Bevival: Exit Interviews

Mark Dowie

Episode Summary

In this episode, Jade speaks with the author of Judith Letting Go: Six Months in the World's Smallest Death Cafe. Their discussion boldly examines personal loss, suicide, medical aid in dying, and one's right to choose.

Episode Notes

A request for help prompted award-winning investigative journalist to reach out to his friend's friend– a woman who had chosen the exact time and date she planned to end her life. What followed evolved into a daily six-month long conversation that examined cultural language, personal agency and the right to die. In this episode, Dowie discusses how his relationship with poet Judith Tannenbaum profoundly changed his life.

Mark Dowie's memoir, Judith Letting Go: Six Months in the World's Smallest Death Cafe is his seventh book.
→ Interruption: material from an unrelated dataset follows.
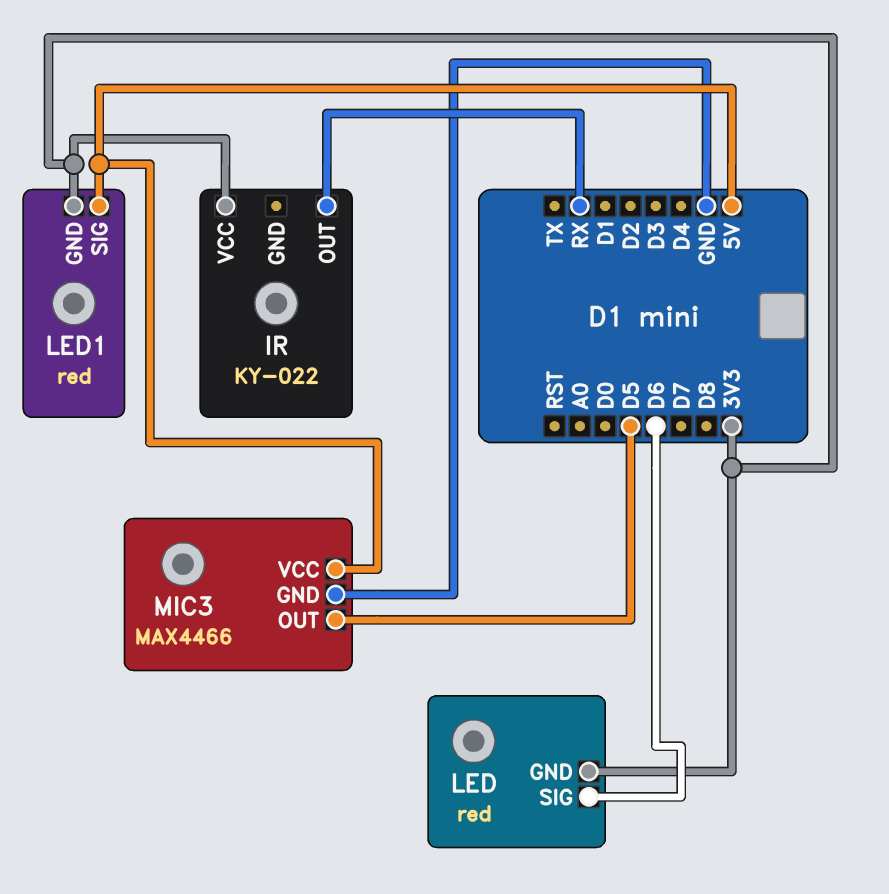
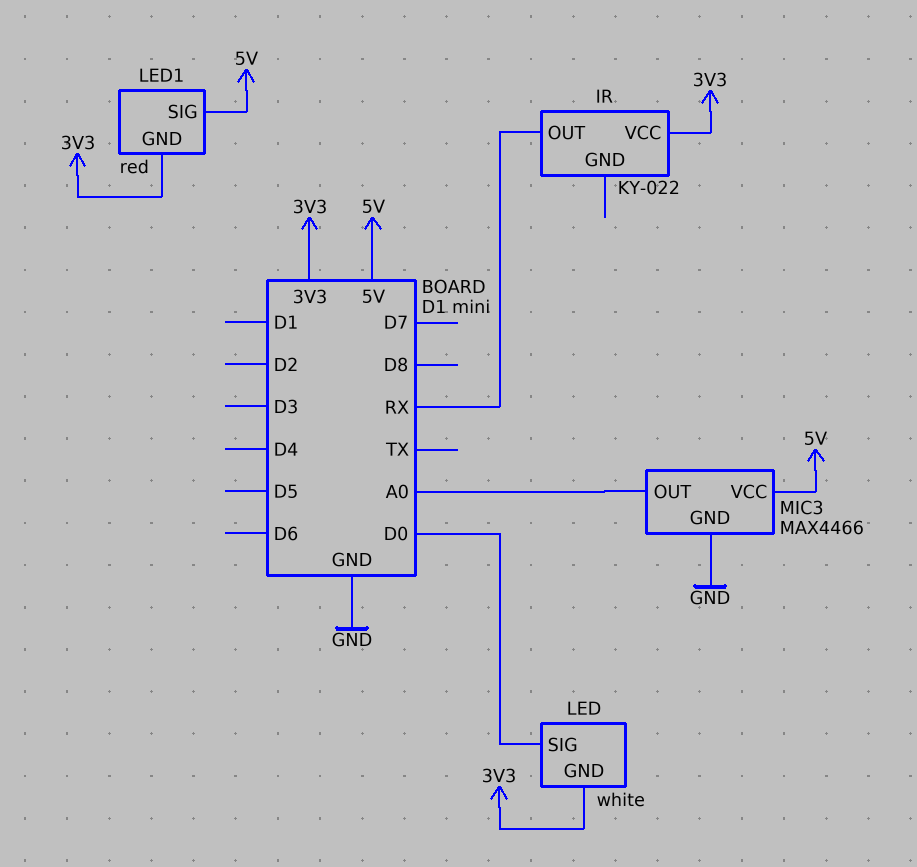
LED: red -> white
LED pin SIG: D6 -> D0
MIC3 pin OUT: D5 -> A0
Other titles include: Conservation Refugees: The Hundred-Year Conflict between Global Conservation and Native Peoples; The Haida Gwaii Lesson: A Strategic Playbook for Indigenous Sovereignty; American Foundations: An Investigative History; Losing Ground: American Environmentalism at the Close of the Twentieth Century;  Waste Land: Meditations on a Ravaged Landscape; and We Have a Donor: The Bold New World of Organ Transplanting.